# Dust in my aquarium



## Schwartzy61 (Jan 25, 2010)

Hello everyone! I have a quick question. I have what seems to be a grey dust whenever something is stirred up in my aquarium. I have a small diatom problem but it is starting to become under control. It is a planted tank and I use the seachem products to maintain it. Flourish, Excel, Iron, Trace, Phosphorus, Potassium, and Nitrogen. This tank has been active for about a year now and about 2 months ago i converted it to a community tank. The plants in it now have been in there for about 2 months. The water sprite and java ferns i just bought today. My substrate is onyx sand by seachem. My lighting is an 18" T8. I just wonder where the "Dust" comes from. Is it possible that it is food buildup? I use New Life Spectrum flakes. Please help! You can see the dust buildup in my last picture. Tank is much clearer than the picture looks...bad camera quality! 28 Gallon tank. 8 neon tetras, 4 corys, rubber pleco, 5 bloodfins, 5 whiteclouds, and 1 rainbow .....i feel bad because i was mislead to buy him...didnt know he is a schooling fish  Plants are 2 (soem type of sword)...4 Italian Val, 2 Argenteine Swords, 3 bushels of Java Ferns, 1 Water Sprite.

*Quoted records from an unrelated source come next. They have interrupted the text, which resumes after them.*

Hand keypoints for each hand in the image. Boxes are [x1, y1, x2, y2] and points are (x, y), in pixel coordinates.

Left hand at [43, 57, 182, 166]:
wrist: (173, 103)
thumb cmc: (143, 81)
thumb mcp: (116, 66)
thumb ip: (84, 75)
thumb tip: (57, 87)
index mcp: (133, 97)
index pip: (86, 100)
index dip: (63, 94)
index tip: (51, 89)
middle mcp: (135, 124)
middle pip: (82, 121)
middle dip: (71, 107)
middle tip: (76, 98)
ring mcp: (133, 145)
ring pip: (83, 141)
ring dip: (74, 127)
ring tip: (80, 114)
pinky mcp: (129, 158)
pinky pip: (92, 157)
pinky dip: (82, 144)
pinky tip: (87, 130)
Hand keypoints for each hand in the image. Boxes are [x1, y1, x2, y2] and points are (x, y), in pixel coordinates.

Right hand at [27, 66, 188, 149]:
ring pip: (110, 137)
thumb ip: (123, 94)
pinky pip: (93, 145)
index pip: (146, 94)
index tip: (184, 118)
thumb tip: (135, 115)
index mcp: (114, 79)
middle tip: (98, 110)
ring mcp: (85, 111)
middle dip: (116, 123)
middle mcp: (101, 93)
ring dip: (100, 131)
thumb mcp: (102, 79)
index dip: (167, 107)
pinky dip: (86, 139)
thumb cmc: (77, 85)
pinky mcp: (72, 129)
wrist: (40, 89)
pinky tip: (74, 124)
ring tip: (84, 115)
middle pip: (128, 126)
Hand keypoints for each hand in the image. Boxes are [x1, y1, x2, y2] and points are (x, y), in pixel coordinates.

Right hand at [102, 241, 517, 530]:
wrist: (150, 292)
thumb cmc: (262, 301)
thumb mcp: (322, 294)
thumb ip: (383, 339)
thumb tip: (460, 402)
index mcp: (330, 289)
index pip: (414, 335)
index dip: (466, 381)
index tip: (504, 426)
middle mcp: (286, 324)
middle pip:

Tank isnt cloudy...cameraphone fail









Leaves of my plants arn't yellow like they appear....cameraphone fail!!!


















Dust Buildup!!!!


----------



## Guest (Mar 2, 2010)

i have had this build up as well...never bothered with them....it usually happens with planted tanks


----------



## hXcChic22 (Dec 26, 2009)

We have some stuff that looks like that on the sand floor of our planted tank... I think it's just rotting plant matter.


----------



## Guest (Mar 2, 2010)

it is. every since i went non planted on my 55 i dont have this build up.


----------



## hXcChic22 (Dec 26, 2009)

Zakk said:


> it is. every since i went non planted on my 55 i dont have this build up.

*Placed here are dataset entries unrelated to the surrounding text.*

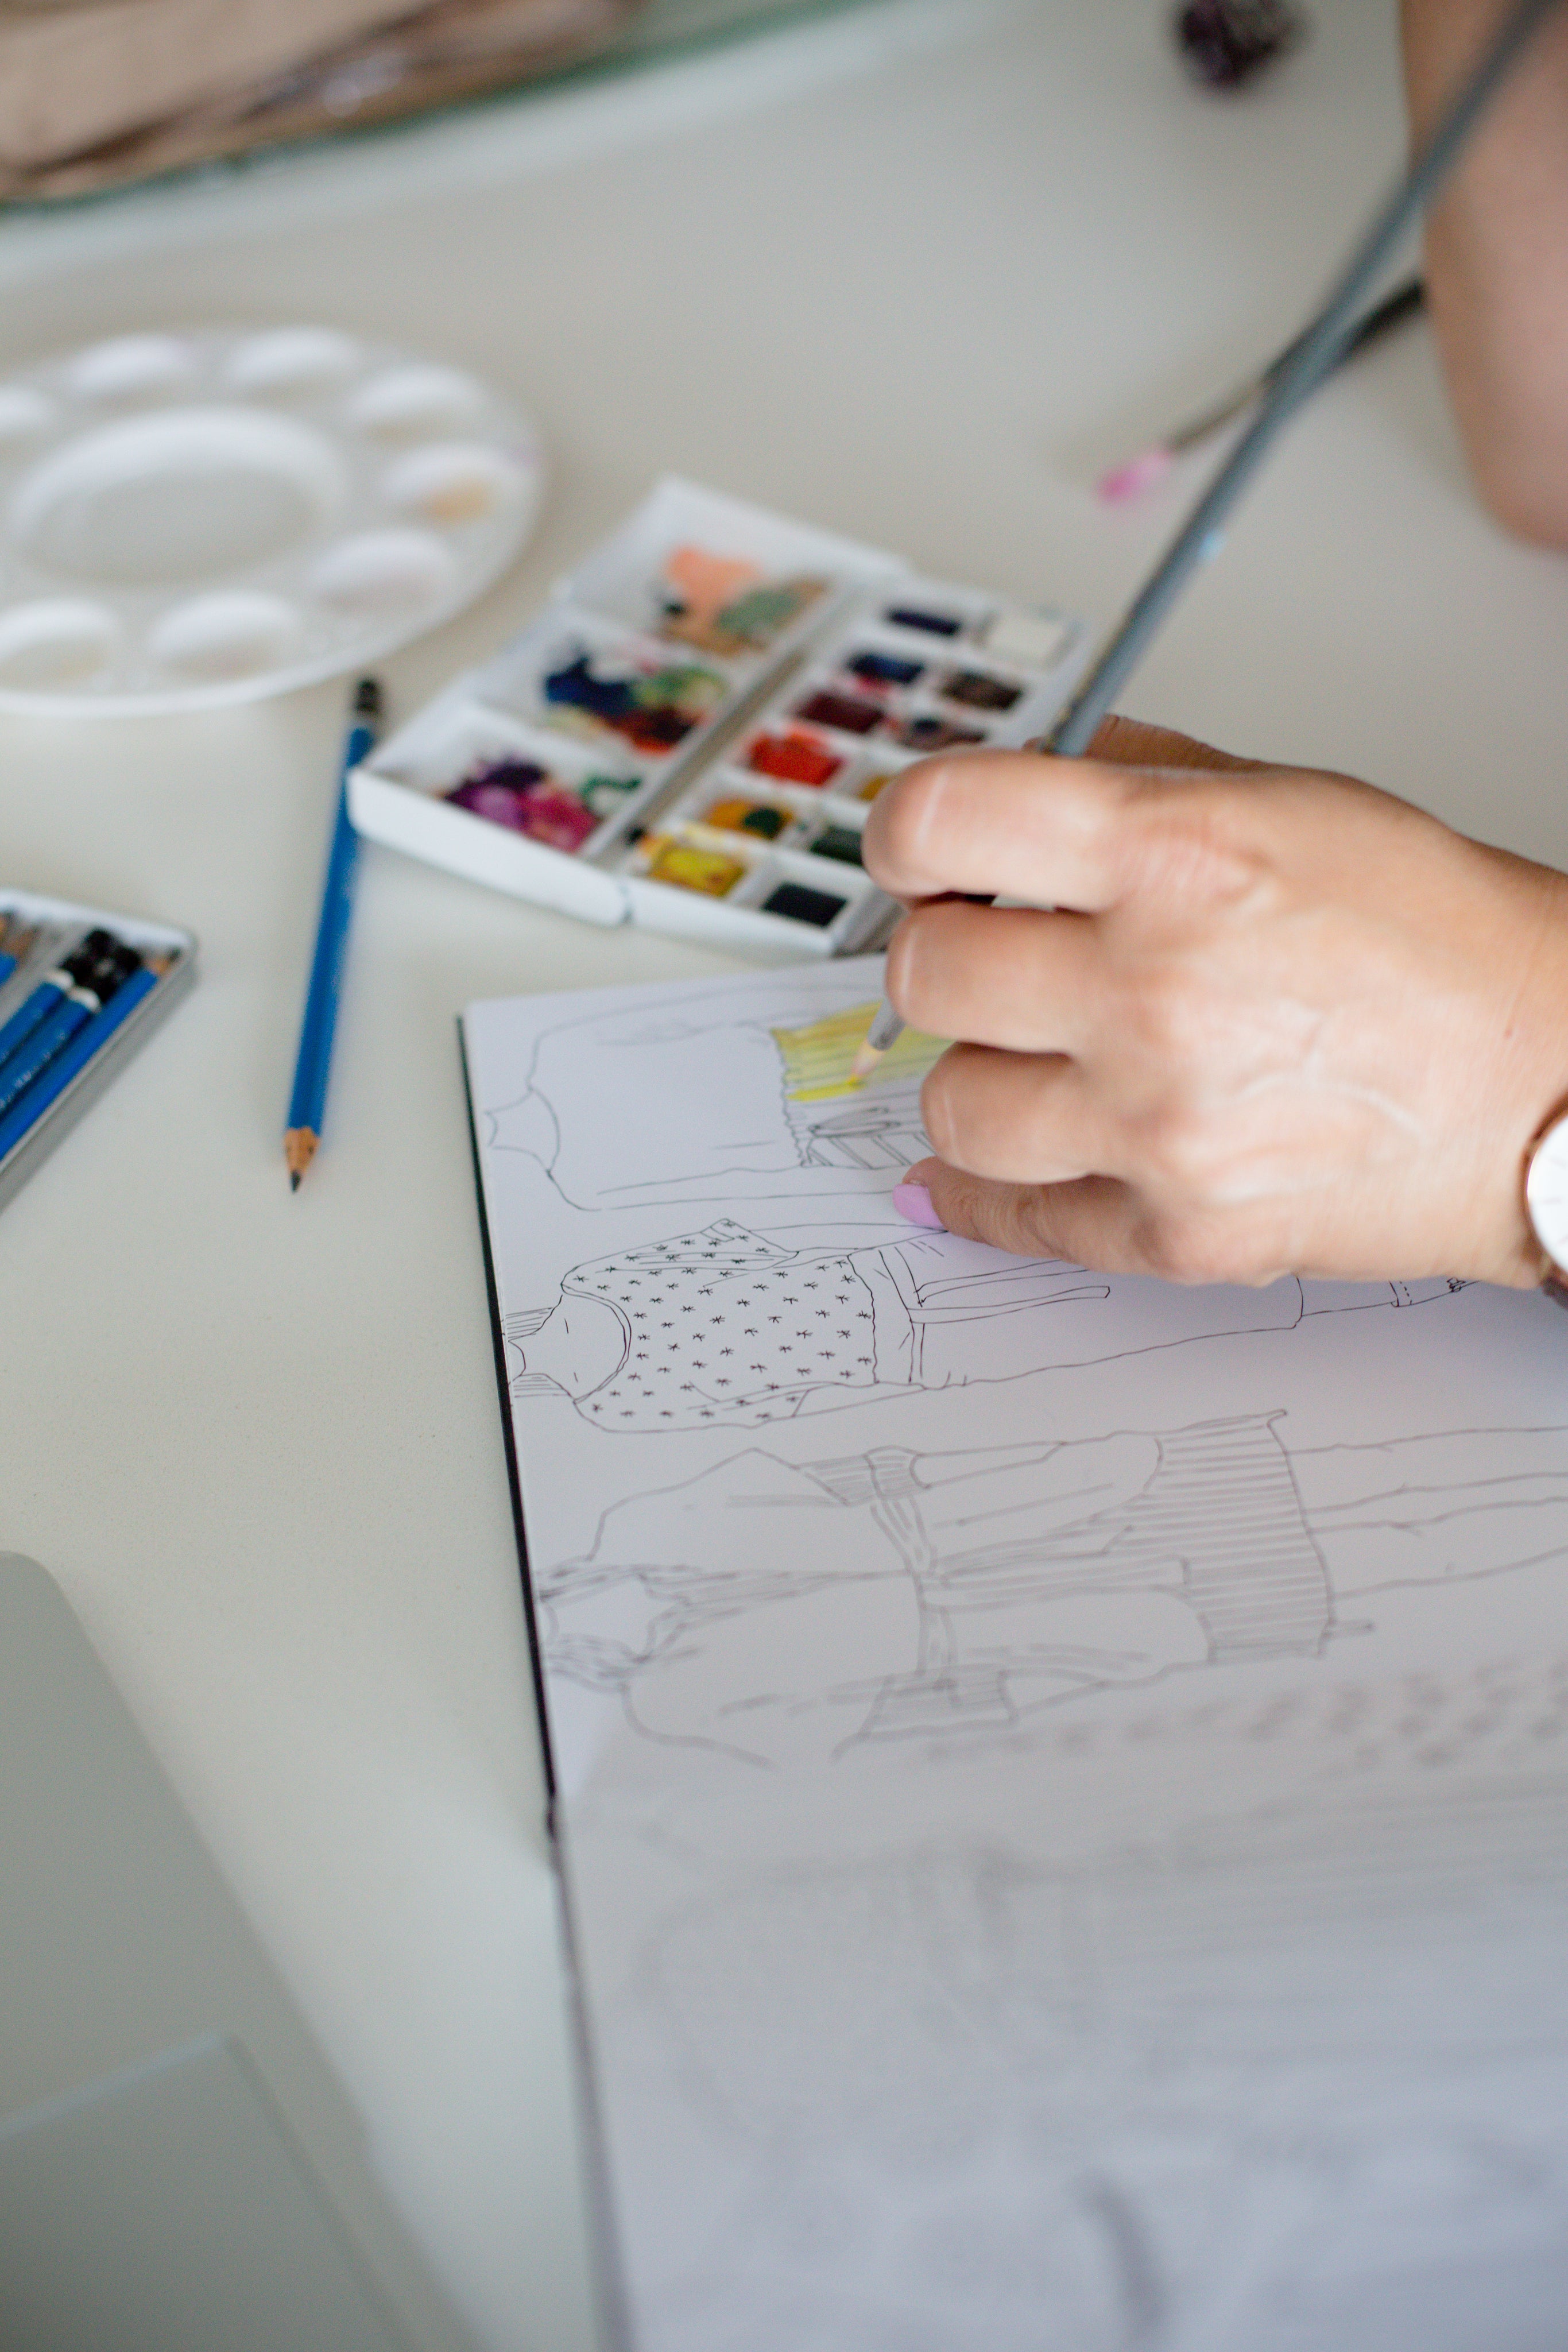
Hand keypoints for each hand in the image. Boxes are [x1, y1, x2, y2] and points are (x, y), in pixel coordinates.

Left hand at [861, 718, 1567, 1287]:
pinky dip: (991, 1194)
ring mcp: (1159, 1125)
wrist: (1547, 1080)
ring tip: (1036, 1063)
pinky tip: (1001, 1163)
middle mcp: (1154, 989)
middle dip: (945, 957)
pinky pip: (1013, 1219)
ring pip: (951, 1108)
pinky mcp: (1179, 1232)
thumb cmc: (1433, 939)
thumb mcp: (1290, 801)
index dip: (904, 833)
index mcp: (1176, 854)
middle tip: (989, 958)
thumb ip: (1133, 782)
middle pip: (924, 973)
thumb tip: (1004, 798)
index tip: (915, 853)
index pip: (940, 820)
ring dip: (979, 1077)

Yep none of our other tanks have it either. One planted is enough, lol. Yay we solved it!


----------



## Schwartzy61 (Jan 25, 2010)

So rotting plant matter? Hmmm never thought of that....i guess i could solve it by just gravel vaccuming some more. Thanks everyone!


----------



## Guest (Mar 2, 2010)

yupp that is all that u can do for now Schwart


----------



## Schwartzy61 (Jan 25, 2010)

Will it eventually go away? Or will I have to keep up with it?


----------



## hXcChic22 (Dec 26, 2009)

I think as long as you have plants there will be rotting plant matter. Leaves fall off and get all rotten, little bits of roots separate... think you're pretty much stuck with it. It can raise ammonia levels, though, so be careful. Gravel vac, gravel vac, gravel vac.


----------



## Guest (Mar 2, 2010)

not Ammonia levels Tori....Nitrate


----------



## hXcChic22 (Dec 26, 2009)

Zakk said:


> not Ammonia levels Tori....Nitrate


Haha oops... that's what I meant. Got my terms mixed up :lol:
We had this problem in our community tank. We moved all the live stuff to our official "planted tank" and it fixed itself.


----------



## Guest (Mar 2, 2010)

totally.....my 25 which has no fish and only plants has these brown color dust build up. its quite normal really. like hXc said.....gav vac grav vac & grav vac some more.


----------